Lumping of Islamabad, Kabul uplift programmes opposed

US think tank report states US strategy for Islamabad is off course.


Hassan Choudary June 17, 2011
Lumping of Islamabad, Kabul uplift programmes opposed

KARACHI:


A leading US think tank has recommended to the US administration to clarify its mission in Pakistan and separate the Pakistan development programme from both the Afghanistan programme as well as from the Pakistan security programme.


This recommendation is made in a report titled ‘Beyond Bullets and Bombs’ which focuses on how Washington can improve its aid programme in Pakistan. The report, which is intended for the Obama administration, is prepared by Center for Global Development (CGD).

It says that the administration’s integrated “Af-Pak” approach – lumping Pakistan together with Afghanistan in policy deliberations and bureaucratic lines of authority – has “muddled” the Pakistan development mission. Similarly, “the integration of development, diplomacy and defence has… left the program without a clear, focused mandate.”

The CGD report also gives four other recommendations to improve the US development programme in Pakistan. It suggests that the US should put one person in charge of the development program in Washington and in Islamabad (name a leader), set up a website with regularly updated data on US aid commitments and disbursements in Pakistan by project (say what you are doing), place, and recipient, allow for greater staff continuity, carve out a greater role for program staff in policy dialogue (staff the USAID mission for success), and hire senior-level Pakistani leadership, track not just the outputs of US aid projects, but Pakistan’s overall development progress (measure what matters).

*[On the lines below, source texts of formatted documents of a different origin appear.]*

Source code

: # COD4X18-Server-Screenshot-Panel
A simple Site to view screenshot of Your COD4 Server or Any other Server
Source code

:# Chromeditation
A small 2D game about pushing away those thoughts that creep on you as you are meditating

CGD president Nancy Birdsall says, “The US is way off course in Pakistan,” adding, “It’s heavily focused on security while neglecting low-cost, low-risk investments in jobs, growth, and the long haul of democracy building.”

The report states that there are three ingredients that can lead Pakistan into a well functioning developed country: a stable and capable state able to deliver justice and meet the basic needs of its citizens, a strong private sector able to provide jobs, and a healthy civil society able to play its rightful role in the democratic process.

Published in The Express Tribune, June 17th, 2011.